The ecosystem continually builds a mechanical family tree of individual experiences from only falling water and minerals, proving the ecosystem is subjective since it sufficiently demonstrates knowing (picturing) exactly how each of us looks and thinks.
live forever, not me, i am ready to checkout
Why did we evolve to have feelings?
A Roomba isn't conscious
I think the inquiry into phenomenal consciousness or hard problem is not in our domain of knowledge. At this point, we enter into the philosophical implications of AlGhazzali and others like him.
Great interviews. Just one thing: "phenomena" is plural. The singular form is "phenomenon". 😉
Consciousness could be a property that grows with the complexity of systems. We project too much when it comes to looking for it in other systems. We are biased in that we are alive, we have 70~yr life cycles, a day is a day to us. A tree might have a 400 year life cycle, respond very slowly to its environment, but still be conscious. I like this idea of thinking of it as a fundamental principle, just like "spin" or "charge". Even much larger systems such as galaxies could be having subjective experiences, just on much slower timescales than us. Celestial bodies communicate via light, energy, and gravitational info, who's to say this isn't in response to some input from a higher layer? If we could only look at individual mechanisms of consciousness, i.e. neurons, would we ever be able to tell that these parts form the building blocks for the intelligence of a large system? How? We discovered consciousness only when the gigantic complexity of our brains achieved a certain breaking point, but it doesn't mean consciousness wasn't a thing in the universe before we had enough of it to notice it.
I'm not even convinced consciousness is a result of life, it is probably just accelerated by it, because of life's tendency to combine materials to build a fortress to protect its own genetic material. If you think about it, we're not "one thing", we're millions of individual cells & dna & atoms, we're a giant complex system where each part has its own discrete identity and each part has goals in common. I think this is key.
Why did we evolve to have feelings? — Dulguun
We never did. Darwin’s individual animals are not each conscious. Darwin’s survival of the fittest (the animals here now belong here best) is an expression that applies to competing unconscious falling water and rock, so introducing consciousness to explain one of Darwin’s evolutionary steps is unnecessary and incorrect.
Hey there guys. i was wondering, they talk about pensikism or something? could someone correct me on how to spell that correctly? i'm from europe so excuse me if this is a dumb question.
I'd love to do more research about it.
Ah, this podcast is so a refresher.
Parts remind me of my first encounter with "Second Life from Linden Lab".

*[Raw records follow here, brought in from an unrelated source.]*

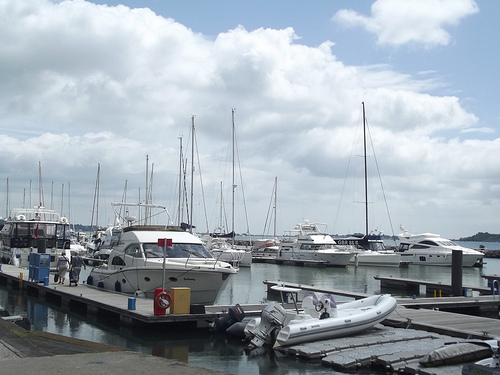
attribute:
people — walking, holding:
[43, 242, 93, 278]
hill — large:
[458, 221, 498, 244]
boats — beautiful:
[77, 213, 271, 297]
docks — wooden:
[77, 286, 159, 325]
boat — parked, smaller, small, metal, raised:
[256, 304, 322, 335]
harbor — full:
[52, 197, 488, 373]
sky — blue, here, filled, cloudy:
[53, 76, 419, 247]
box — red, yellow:
[174, 277, 203, 312]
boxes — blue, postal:
[25, 243, 69, 280]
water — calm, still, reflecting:
[254, 264, 366, 301]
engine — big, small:
[239, 296, 291, 330]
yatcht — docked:
[96, 218, 272, 313]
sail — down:
[101, 189, 156, 227]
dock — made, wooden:
[416, 305, 472, 329]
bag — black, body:
[428, 339, 473, 360]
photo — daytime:
[26, 7, 434, 336]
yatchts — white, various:
[65, 188, 385, 300]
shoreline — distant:
[305, 207, 493, 235]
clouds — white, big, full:
[186, 37, 498, 215]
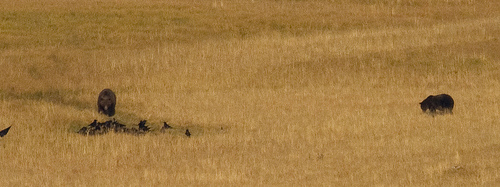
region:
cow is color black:
[408, 81, 460, 124]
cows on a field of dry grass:
[6, 5, 495, 183]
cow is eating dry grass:
[86, 83, 126, 122]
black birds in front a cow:
[0, 85, 195, 146]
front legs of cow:
[429, 103, 441, 113]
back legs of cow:
[444, 105, 456, 116]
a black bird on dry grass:
[179, 123, 196, 141]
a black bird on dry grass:
[157, 117, 177, 134]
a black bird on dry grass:
[75, 118, 89, 138]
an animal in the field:
[413, 87, 464, 114]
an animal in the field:
[90, 85, 122, 114]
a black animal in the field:
[420, 92, 466, 106]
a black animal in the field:
[93, 87, 117, 109]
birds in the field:
[160, 119, 198, 144]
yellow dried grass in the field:
[206, 34, 338, 114]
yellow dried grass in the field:
[366, 136, 483, 185]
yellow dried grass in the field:
[15, 7, 140, 59]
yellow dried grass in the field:
[49, 158, 155, 185]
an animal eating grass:
[412, 91, 460, 111]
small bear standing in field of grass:
[399, 81, 469, 126]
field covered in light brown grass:
[254, 20, 398, 159]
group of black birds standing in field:
[133, 113, 220, 151]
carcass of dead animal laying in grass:
[67, 115, 149, 147]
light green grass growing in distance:
[6, 0, 183, 46]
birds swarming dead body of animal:
[72, 113, 217, 152]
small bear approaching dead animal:
[67, 78, 133, 118]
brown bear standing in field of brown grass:
[85, 82, 131, 117]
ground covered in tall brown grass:
[228, 15, 410, 185]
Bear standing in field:
[420, 93, 455, 113]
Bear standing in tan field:
[96, 87, 121, 117]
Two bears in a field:
[80, 81, 455, 118]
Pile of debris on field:
[70, 115, 134, 136]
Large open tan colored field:
[2, 0, 497, 185]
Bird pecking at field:
[1, 122, 12, 137]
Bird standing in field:
[180, 121, 190, 136]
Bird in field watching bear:
[160, 118, 173, 129]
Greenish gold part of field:
[12, 9, 270, 41]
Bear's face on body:
[101, 95, 114, 112]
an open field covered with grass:
[3, 0, 498, 180]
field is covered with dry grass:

This is going to be my favorite one so far, and I’m only 7 minutes in
A clue for the hard problem "General Anesthesia Decouples Cortical Pyramidal Neurons" https://www.cell.com/cell/fulltext/S0092-8674(20)30105-7 (2-20-2020) "If feedback signaling occurs predominantly through apical dendrites, the cellular mechanism we found would explain not only how anesthesia selectively blocks this signaling but also why conscious perception depends on both cortico-cortical and thalamo-cortical connectivity"
Lex, I love your lack of pretension and taste in guests, keep it up!
When dreaming we often forget the outside world, so yes consciousness splits up.
Everything is alive. Life does not end at the other side of a cell's membrane. A city is an organism too. There is no isolated system in the universe. It's systems within systems, overlapping each other.